Fray Angélico me mira desde su altura. Ojos negros que abrasan. Y los sonrientes labios tan carnosos, un nido de delicias entre la barba. Me observa de tal modo que temo que me haya descubierto. Está cerca, muy cerca. Extiende la mano y me palpa el antebrazo.
– Sois delgado, pero fuerte.
Siento el calor de sus dedos a través de mis ropas. Qué deleitoso brinco de los sentidos. Una parte de mí ansia que me siga agarrando. Sí, quiero que me agarre más. Quiero que me apriete entre sus brazos hasta dejarme sin aliento. Lo peor es que esa parte ardiente de mí misma desea delatarse. Me susurra al oído: ríndete, entrégale la piel y después todo el cuerpo. ¿Qué podría suceder? Él es fraile y ha hecho votos de castidad. Pero también los ha hecho de pobreza, y viste como un duque y vive como un rey. Suspiro, hago acopio de toda mi voluntad, me suelto de su mano con un pequeño tirón y doy un paso atrás. Es un esfuerzo que duele, como si me escociera la carne.
– Venía a buscaros porque la Duquesa quiere veros. Creo que se encuentra mucho mejor -dice el religioso.
Corro por el castillo, o más bien huyo, hacia las habitaciones de Dhuoda. Mis botas de gamuza apenas hacen ruido y mi cuerpo necesita esta carrera violenta. Llego a la alcoba toda arrebolada y sin aliento. Llamo a la puerta y entro sin esperar respuesta.

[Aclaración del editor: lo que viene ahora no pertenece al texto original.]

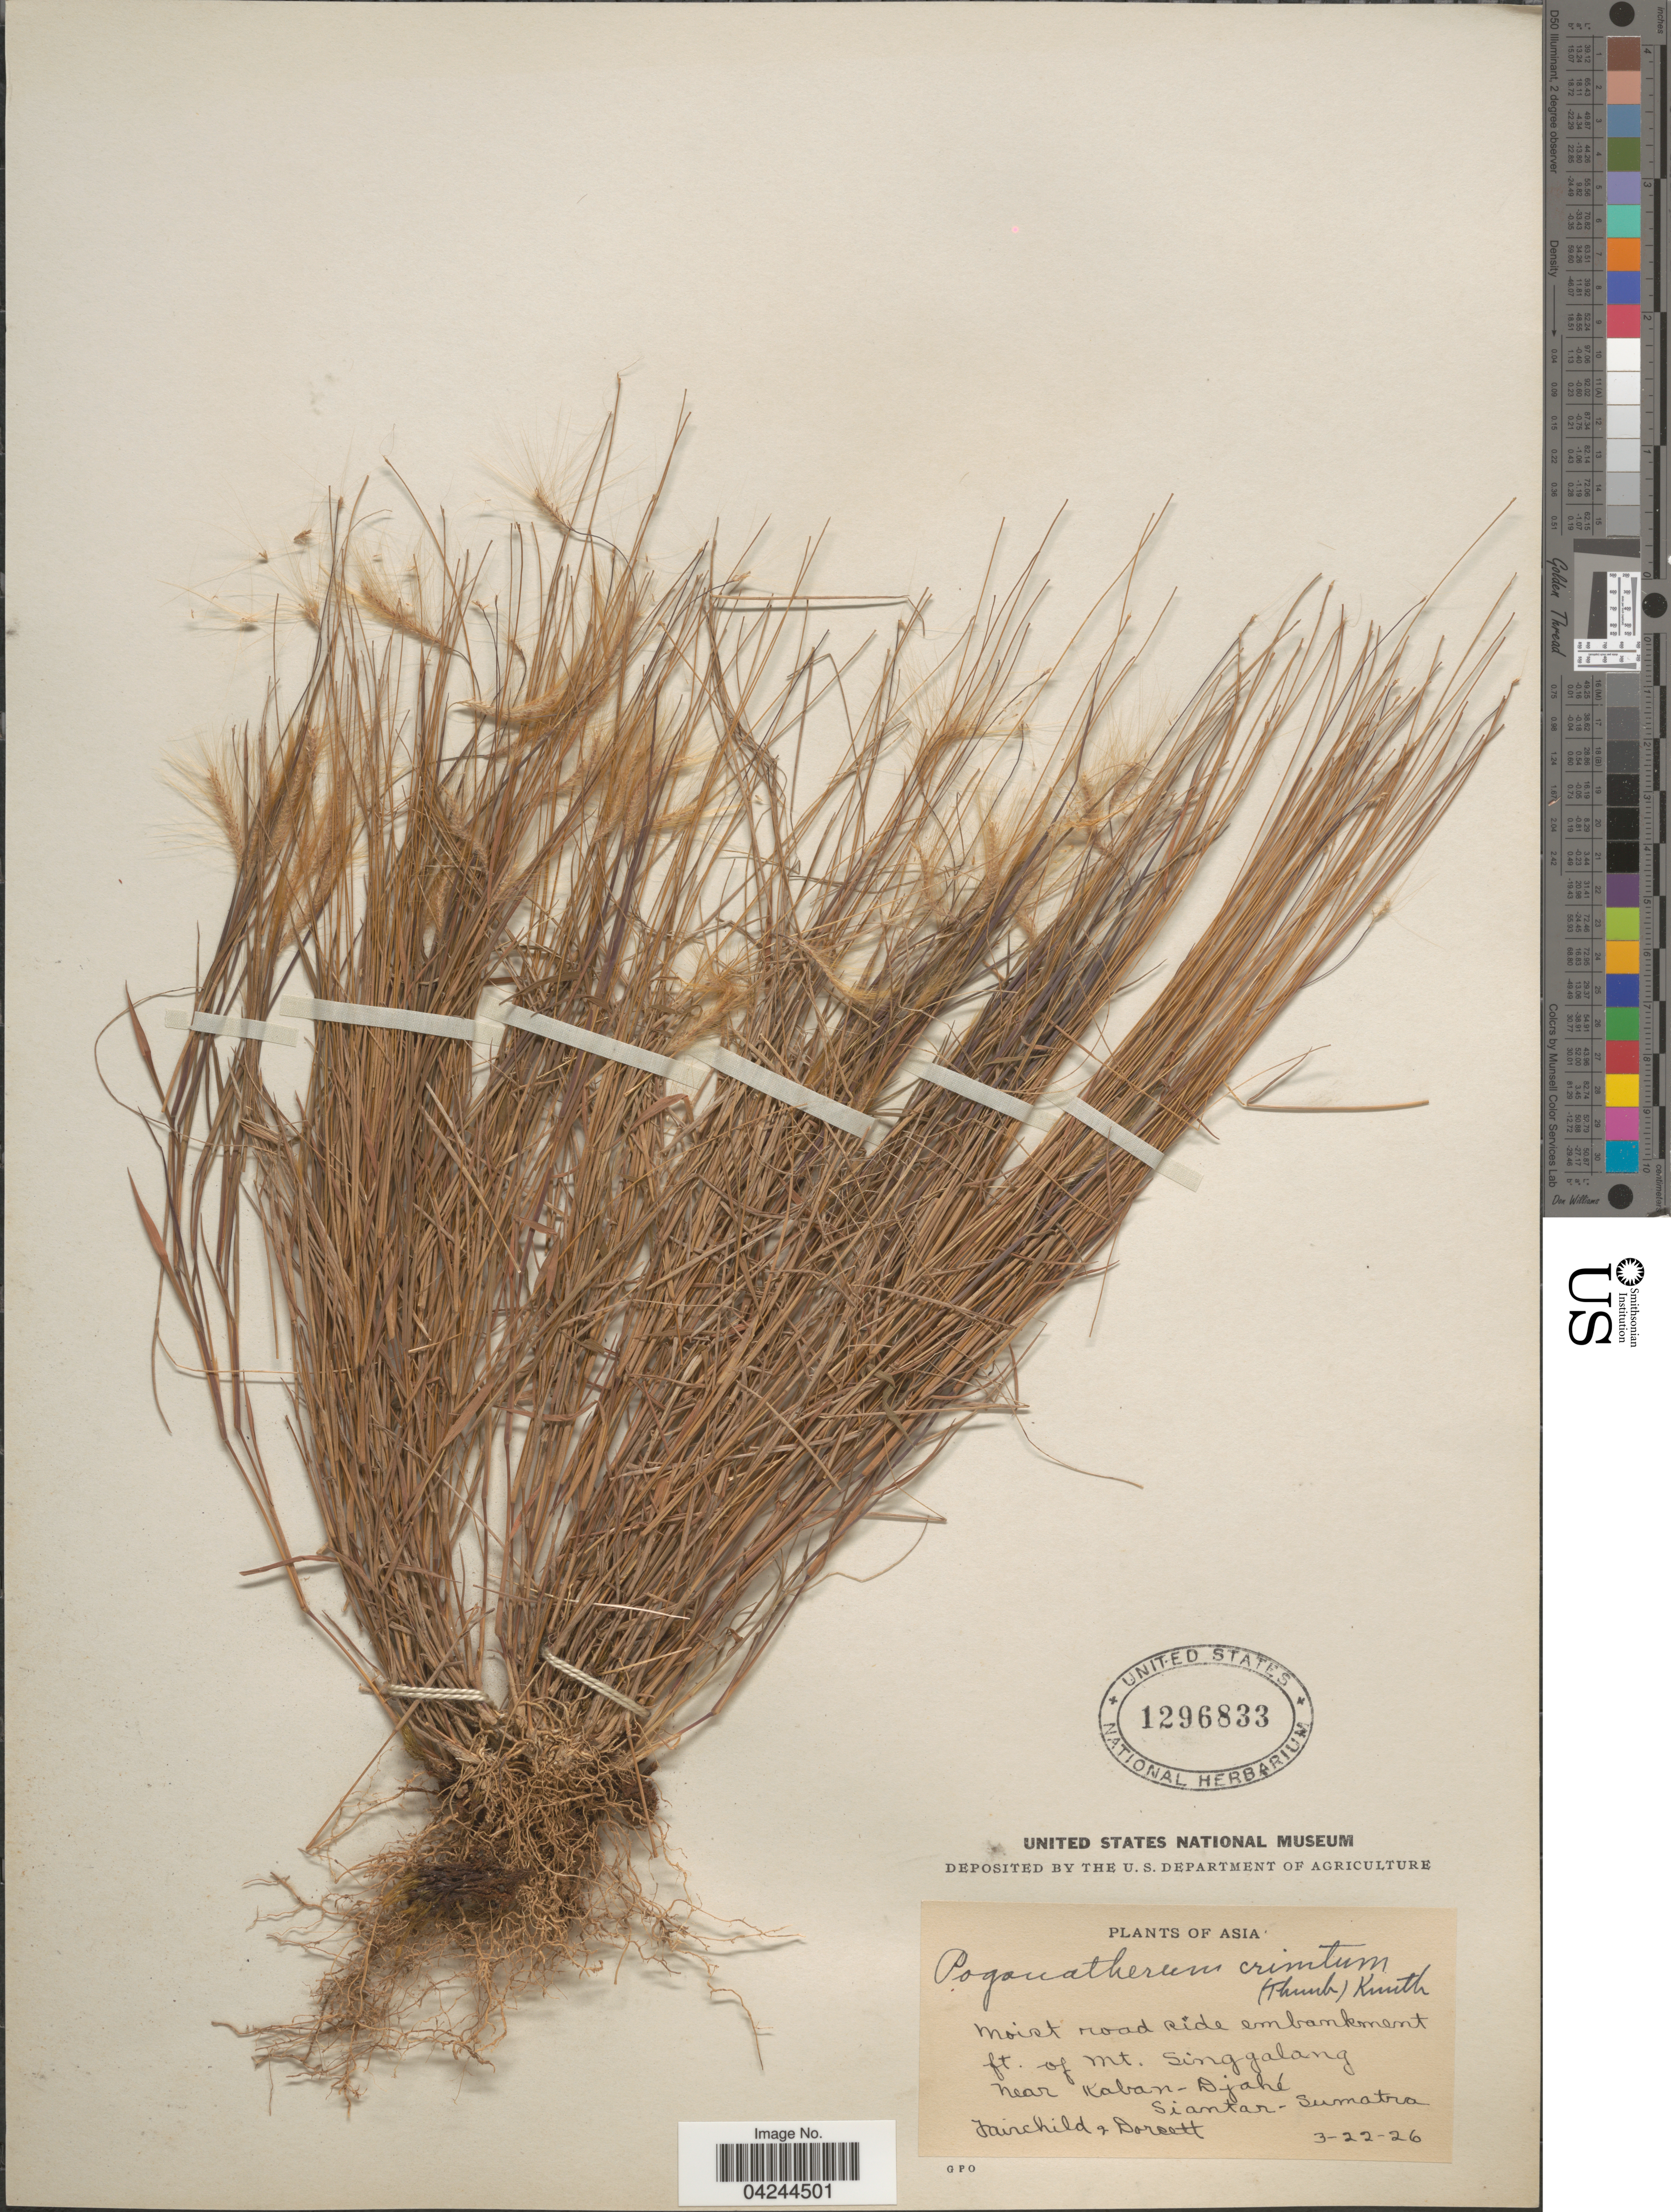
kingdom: Plantae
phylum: Tracheophyta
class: Liliopsida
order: Poales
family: Poaceae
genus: Pogonatherum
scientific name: Pogonatherum crinitum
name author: (Thunb.) Kunth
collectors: -. Fairchild & -- Dorsett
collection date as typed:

– Ah, Leo, pasa, pasa. Siéntate a mi lado.
La Dama Blanca está distinta. Es decir, vuelve a parecerse a la de siempre. Todavía se la ve más pálida de lo habitual, y demasiado delgada. Pero se encuentra sentada en la cama, con un espejo en la mano y un plato de almendras y orejones junto a ella.
– Esta mañana me he despertado y, para mi sorpresa, no he deseado estar muerta. Me parece que lo peor ha pasado, mi Leo.
– Es una gran noticia, Duquesa -digo entre jadeos.